▶ _FRAGMENTO DEL DOCUMENTO_
┌──

Si hacia los meses de mayo y junio del año pasado parte de la comunidad internacional había tomado nota de que esta es una crisis sanitaria global, que requiere de una batería de acciones concertadas entre Estados y una solución destinada a salvar la vida de las mujeres y los hombres del mundo más allá de su capacidad económica, hoy asistimos a todo lo contrario: vacunas que, patentadas y registradas por algunos, se comercian en el mercado a precios viles, sin consideración alguna por las diferencias económicas entre los países.
El mercado, que presume de democrático, no lo es: aunque hipotéticamente todos pueden comprar, empíricamente las cosas suceden de un modo muy distinto. Las diferencias entre países desarrollados y países del Tercer Mundo (ahora llamado eufemísticamente “Sur Global”) tienen accesos diferentes a las vacunas. El mercado establece una carrera de competencia para aquello que debería ser un bien social. Solo la democracia –entendida en un sentido profundo— puede ponerle límite.

└──

Responde las siguientes preguntas con la información del fragmento sobre las vacunas:
(a) ¿En qué meses del año pasado parte de la comunidad internacional había tomado nota de que esta es una crisis sanitaria global?
(b) ¿Con qué nombre se designa ahora eufemísticamente al Tercer Mundo?
(c) ¿Qué es lo único que puede ponerle límite al mercado?

▶ _EXTRACTOS DEL LISTADO_

┌──

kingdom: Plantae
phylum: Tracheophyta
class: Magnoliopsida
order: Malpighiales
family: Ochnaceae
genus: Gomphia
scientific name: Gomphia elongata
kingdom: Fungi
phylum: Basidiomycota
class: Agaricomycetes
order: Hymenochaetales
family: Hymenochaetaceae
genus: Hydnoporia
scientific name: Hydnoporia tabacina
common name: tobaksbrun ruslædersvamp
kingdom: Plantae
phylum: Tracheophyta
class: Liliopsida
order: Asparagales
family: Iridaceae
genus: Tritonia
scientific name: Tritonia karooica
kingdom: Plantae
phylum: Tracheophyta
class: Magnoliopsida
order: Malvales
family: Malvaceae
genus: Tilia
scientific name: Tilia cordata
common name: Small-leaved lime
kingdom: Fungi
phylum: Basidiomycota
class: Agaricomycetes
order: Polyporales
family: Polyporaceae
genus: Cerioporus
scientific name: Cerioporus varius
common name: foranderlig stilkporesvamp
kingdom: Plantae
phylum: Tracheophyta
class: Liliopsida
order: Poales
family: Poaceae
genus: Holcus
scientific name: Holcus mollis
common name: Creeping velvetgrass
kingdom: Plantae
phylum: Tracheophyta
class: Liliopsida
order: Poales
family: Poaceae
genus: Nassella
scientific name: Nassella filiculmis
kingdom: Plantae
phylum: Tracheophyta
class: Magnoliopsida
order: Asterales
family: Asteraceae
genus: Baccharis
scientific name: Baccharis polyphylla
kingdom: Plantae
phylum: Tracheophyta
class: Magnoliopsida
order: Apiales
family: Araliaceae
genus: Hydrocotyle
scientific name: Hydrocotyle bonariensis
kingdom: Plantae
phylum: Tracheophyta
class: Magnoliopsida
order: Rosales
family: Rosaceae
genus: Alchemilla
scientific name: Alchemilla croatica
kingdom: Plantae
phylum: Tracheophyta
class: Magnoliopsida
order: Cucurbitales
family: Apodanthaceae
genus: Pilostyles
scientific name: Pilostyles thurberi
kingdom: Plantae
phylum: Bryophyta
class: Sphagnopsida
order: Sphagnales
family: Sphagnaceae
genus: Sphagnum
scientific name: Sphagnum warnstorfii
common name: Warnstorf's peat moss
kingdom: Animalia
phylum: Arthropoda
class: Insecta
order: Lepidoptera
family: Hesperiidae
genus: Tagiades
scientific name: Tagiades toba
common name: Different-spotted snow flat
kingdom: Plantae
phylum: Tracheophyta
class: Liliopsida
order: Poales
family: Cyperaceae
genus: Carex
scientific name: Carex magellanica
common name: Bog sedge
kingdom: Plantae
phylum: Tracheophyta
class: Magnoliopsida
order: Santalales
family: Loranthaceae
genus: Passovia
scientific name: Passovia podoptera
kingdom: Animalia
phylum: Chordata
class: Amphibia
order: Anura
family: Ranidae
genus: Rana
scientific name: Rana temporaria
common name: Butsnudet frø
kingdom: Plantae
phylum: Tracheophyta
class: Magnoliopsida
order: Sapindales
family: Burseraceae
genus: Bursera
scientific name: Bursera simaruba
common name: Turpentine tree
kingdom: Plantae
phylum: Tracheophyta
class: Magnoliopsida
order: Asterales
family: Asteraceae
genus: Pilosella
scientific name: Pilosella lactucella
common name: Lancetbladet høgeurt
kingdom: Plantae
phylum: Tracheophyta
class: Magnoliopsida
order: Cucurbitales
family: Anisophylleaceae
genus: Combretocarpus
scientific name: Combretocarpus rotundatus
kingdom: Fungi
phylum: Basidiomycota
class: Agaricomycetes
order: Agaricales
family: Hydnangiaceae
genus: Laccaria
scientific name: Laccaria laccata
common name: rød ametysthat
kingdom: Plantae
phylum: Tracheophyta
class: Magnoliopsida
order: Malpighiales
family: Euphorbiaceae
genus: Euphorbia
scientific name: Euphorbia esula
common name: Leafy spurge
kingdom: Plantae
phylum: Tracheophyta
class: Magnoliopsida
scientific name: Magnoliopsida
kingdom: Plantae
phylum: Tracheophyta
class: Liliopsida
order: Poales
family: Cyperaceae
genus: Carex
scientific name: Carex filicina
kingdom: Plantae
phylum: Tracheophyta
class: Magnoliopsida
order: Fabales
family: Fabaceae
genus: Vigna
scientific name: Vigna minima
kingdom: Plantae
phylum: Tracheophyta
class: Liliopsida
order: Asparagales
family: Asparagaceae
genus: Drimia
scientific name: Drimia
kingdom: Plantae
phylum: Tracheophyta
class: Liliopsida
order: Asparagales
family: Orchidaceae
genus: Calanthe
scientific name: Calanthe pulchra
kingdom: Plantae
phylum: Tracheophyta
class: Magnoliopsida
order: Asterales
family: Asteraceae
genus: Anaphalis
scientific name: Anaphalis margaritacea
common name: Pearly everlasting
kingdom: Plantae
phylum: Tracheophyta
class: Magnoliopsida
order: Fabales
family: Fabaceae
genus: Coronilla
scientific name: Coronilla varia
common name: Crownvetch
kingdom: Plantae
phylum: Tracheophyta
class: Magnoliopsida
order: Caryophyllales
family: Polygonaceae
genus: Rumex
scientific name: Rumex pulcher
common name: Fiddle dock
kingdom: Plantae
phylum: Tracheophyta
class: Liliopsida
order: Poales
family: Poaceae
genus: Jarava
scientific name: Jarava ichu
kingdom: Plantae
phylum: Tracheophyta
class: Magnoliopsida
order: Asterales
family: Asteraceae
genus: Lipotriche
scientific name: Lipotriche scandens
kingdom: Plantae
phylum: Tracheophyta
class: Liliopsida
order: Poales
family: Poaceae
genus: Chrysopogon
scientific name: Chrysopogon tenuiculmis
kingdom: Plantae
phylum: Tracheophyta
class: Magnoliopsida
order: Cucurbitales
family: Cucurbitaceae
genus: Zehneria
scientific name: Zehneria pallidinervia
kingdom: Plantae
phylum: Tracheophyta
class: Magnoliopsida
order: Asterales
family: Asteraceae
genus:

└──

▶ _RESPUESTA_
(a) En mayo y junio.
(b) "Sur Global".
(c) La democracia, entendida en un sentido profundo.